You are currently viewing Kriya Tenun,  Jawa Tengah Sebuah Potret Warisan Budaya

Kriya Tenun, Jawa Tengah Sebuah Potret Warisan Budaya

Balai Pelestarian Cagar Budaya Provinsi Jawa Tengah telah menerbitkan beberapa buku. salah satu buku yang telah diterbitkan adalah buku berjudul Jawa Tengah Sebuah Potret Warisan Budaya. Buku ini diterbitkan oleh Balai Pelestarian Cagar Budaya Provinsi Jawa Tengah bekerjasama dengan Jurusan Arkeologi Fakultas Ilmu Budaya Universitas Gadjah Mada (Prof. Sumijati Atmosudira dkk /editor). Mempertimbangkan permintaan dari masyarakat maka buku ini ditampilkan di laman ini.

Kriya tenun, khususnya tenun gendong, merupakan salah satu keterampilan yang dimiliki bangsa Indonesia dan diyakini sebagai salah satu unsur budaya asli. Data arkeologis membuktikan bahwa kriya tenun telah dikenal sejak jaman prasejarah. Bukti keberadaan kriya tenun tidak diperoleh secara langsung melalui temuan berupa kain, karena kain tenun tidak dapat bertahan lama, bila tertimbun di dalam tanah akan cepat membusuk. Bukti yang sampai kepada masyarakat sekarang adalah bukti tidak langsung, misalnya melalui tera tenun pada gerabah atau benda lainnya.

Keberadaan kriya tenun lebih jelas lagi pada mas klasik. Melalui sumber tertulis berupa prasasti yang ditemukan di daerah Jawa Tengah, misalnya Prasati Ayam Teas (900 TU) dan Prasasti Telang (930 TU) yang dikeluarkan oleh Raja Balitung, diketahui adanya kata mcadar, yang ditafsirkan menenun. Selain itu beberapa prasasti yang lain menyebut beberapa profesi atau kegiatan yang berkaitan atau mendukung aktifitas pembuatan kain tenun. Aktifitas yang dimaksud misalnya adalah perdagangan kapas, membuat benang, mencelup kain, berdagang, dan mengambil akar dan kulit pohon mengkudu (Morinda Citrofila) serta pohon indigo yang digunakan untuk memberi warna kain. Bukti lain yang memperkuat keberadaan kriya tenun pada waktu itu adalah penyebutan kain tenun sebagai unsur pasek-pasek, yaitu pisungsung hadiah yang diberikan kepada pejabat yang menetapkan atau menjadi saksi penetapan sima.

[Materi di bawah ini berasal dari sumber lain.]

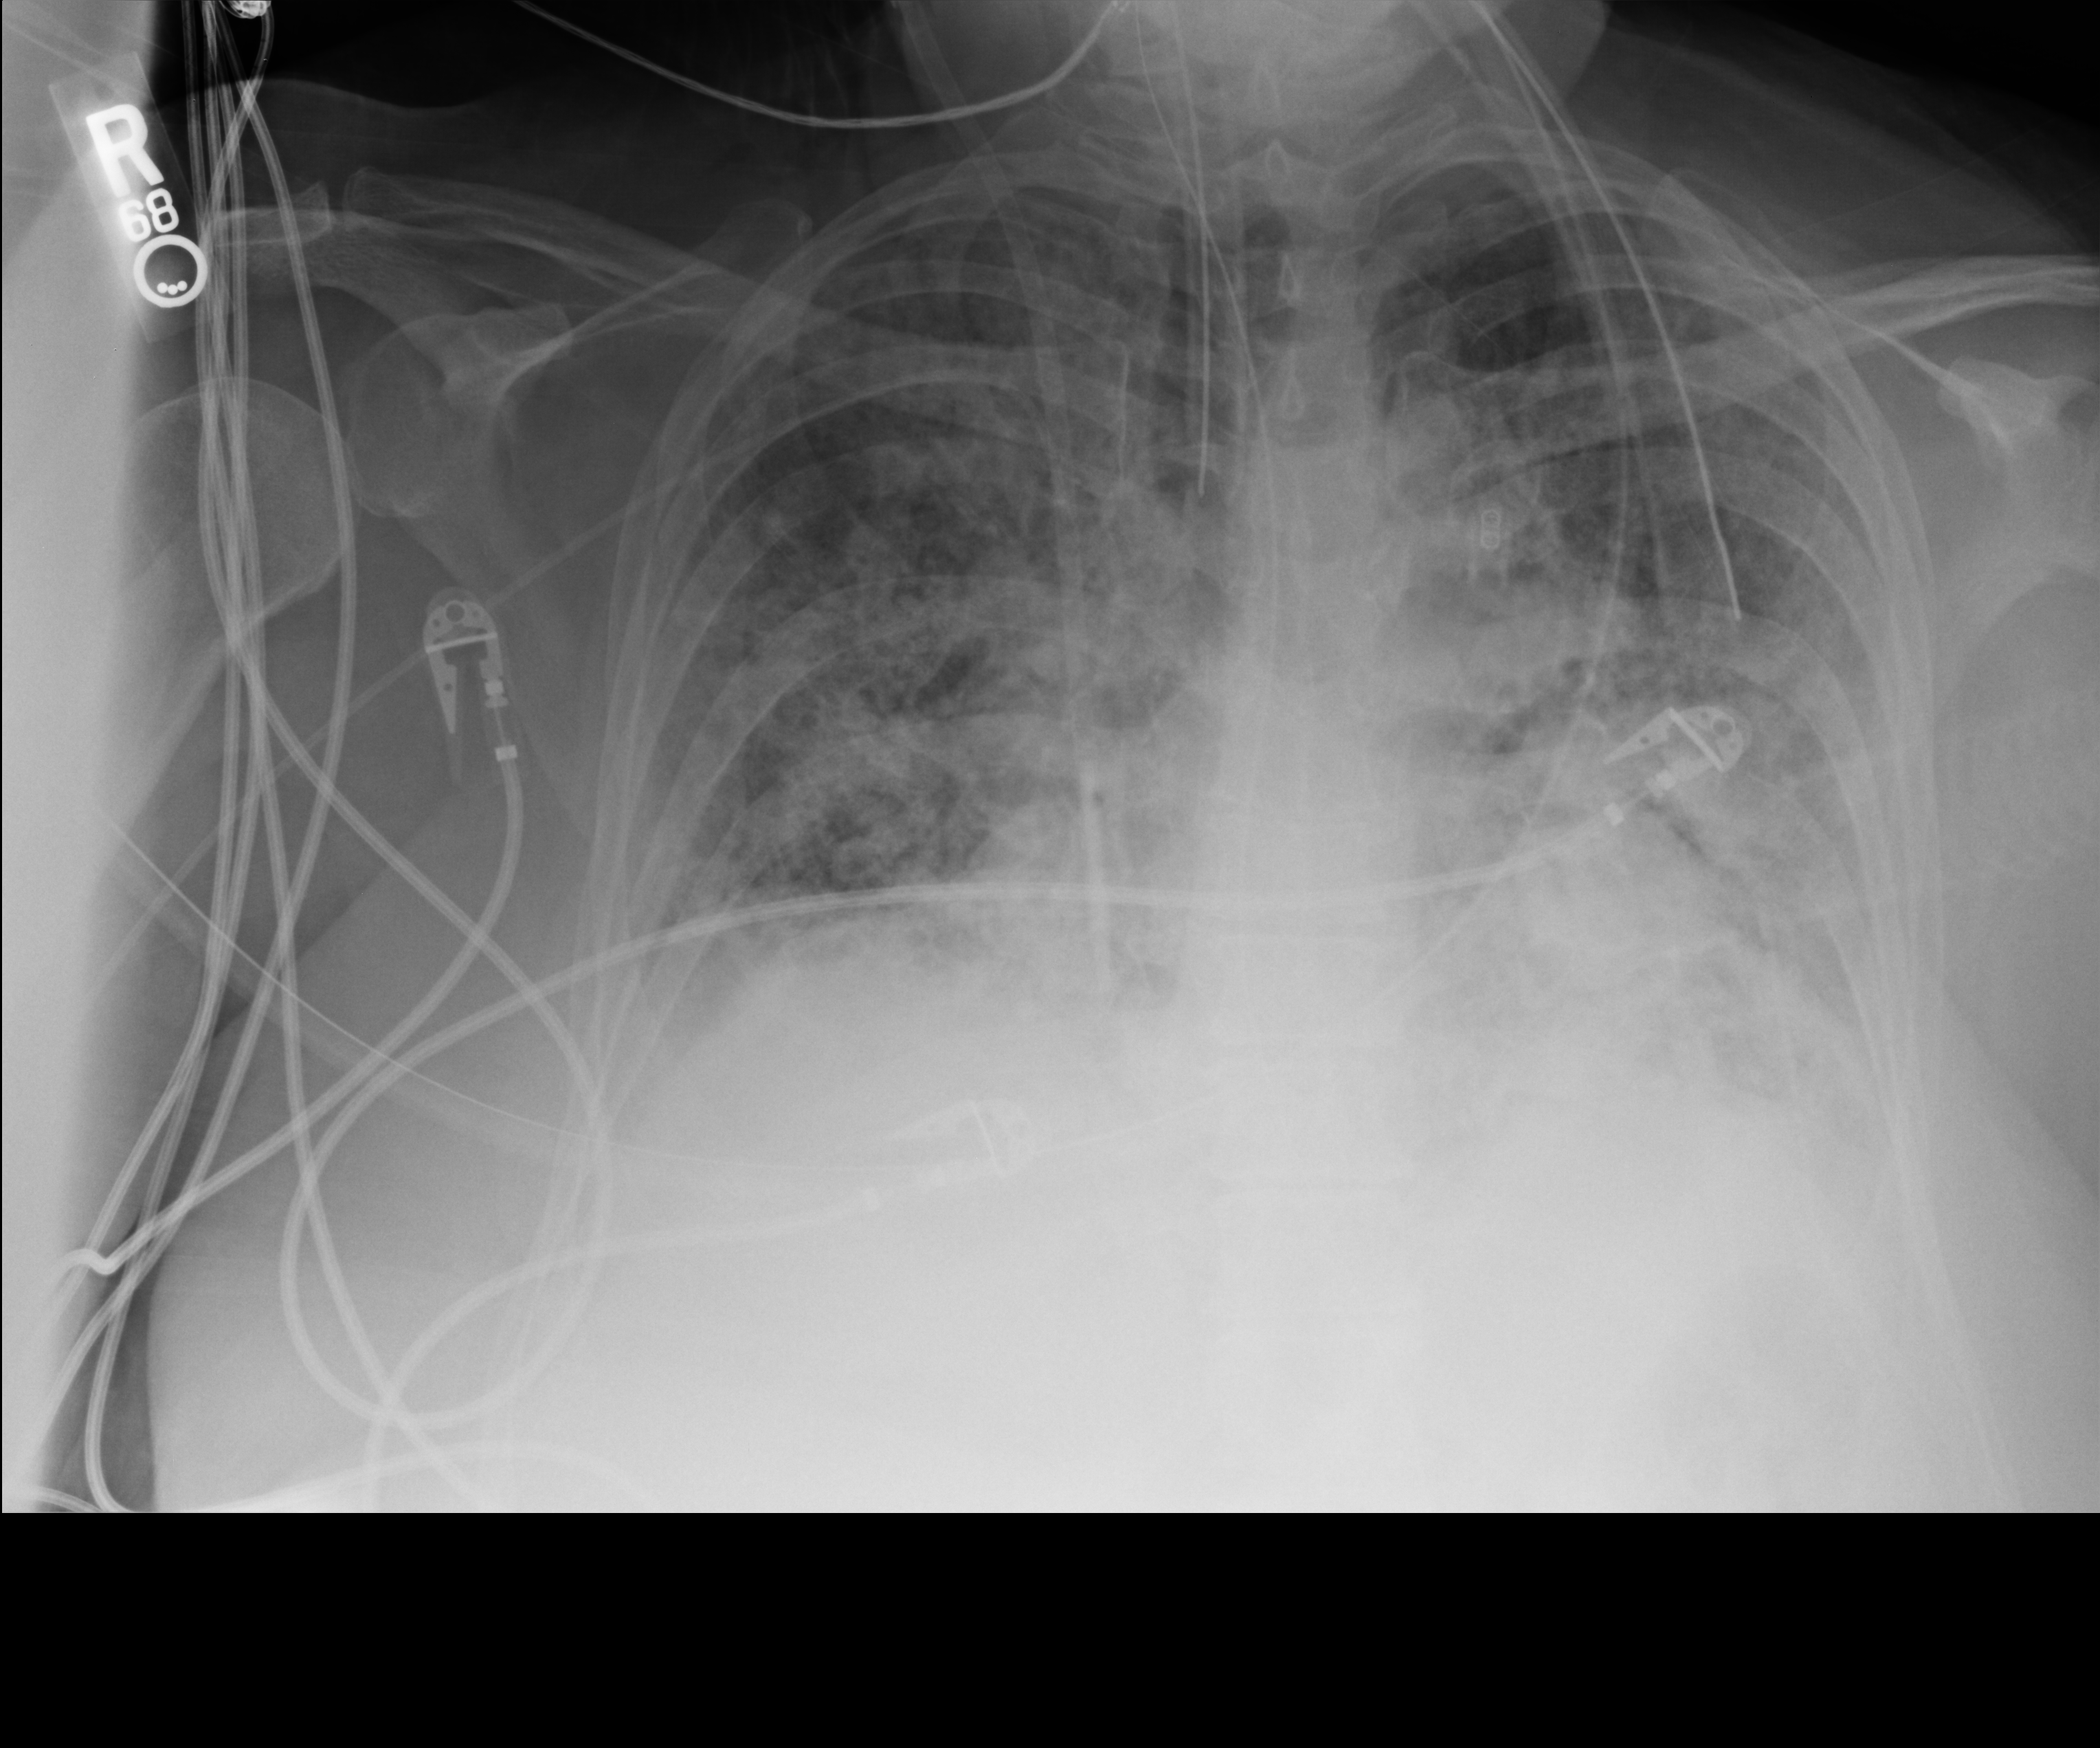
Chest X-ray (portable); anteroposterior (AP) projection. Female patient hospitalised with COVID-19, age 60–74 years.
Hospital-stay facts (about this admission, not read from this image; timing relative to this image not recorded): mechanically ventilated during this hospital stay: yes; admitted to intensive care during this hospital stay: yes.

Disamping itu, di Trowulan, ditemukan dari abad XIV yang mempunyai relief seorang wanita yang sedang menenun.

Kani tenun diketahui merupakan salah satu bahan pakaian sehari-hari yang digunakan baik oleh laki-laki maupun permepuan. Pada masa islam, diketahui bahwa kain tenun digunakan oleh golongan rakyat biasa. Akan tetapi pada masa klasik, kain tenun digunakan sebagai pesek-pesek.

Pada masa sekarang terdapat juga jenis kain tenun tertentu yang digunakan dalam upacara, misalnya kain tenun lurik lasem dan kemben dringin yang digunakan dalam upacara tingkeban. Pemakaian kain tenun dalam prosesi upacara juga ditemukan dalam relief Borobudur No. IB.74. yang menggambarkan seorang wanita yang membawa kain tenun diatas talam. Adegan tersebut diinterpretasikan sebagai upasaka dan upasika dalam suatu upacara perkawinan. Melalui uraian ini, diketahui bahwa kain tenun mempunyai beberapa fungsi, yaitu fungsi praktis, fungsi sosial dan fungsi religius.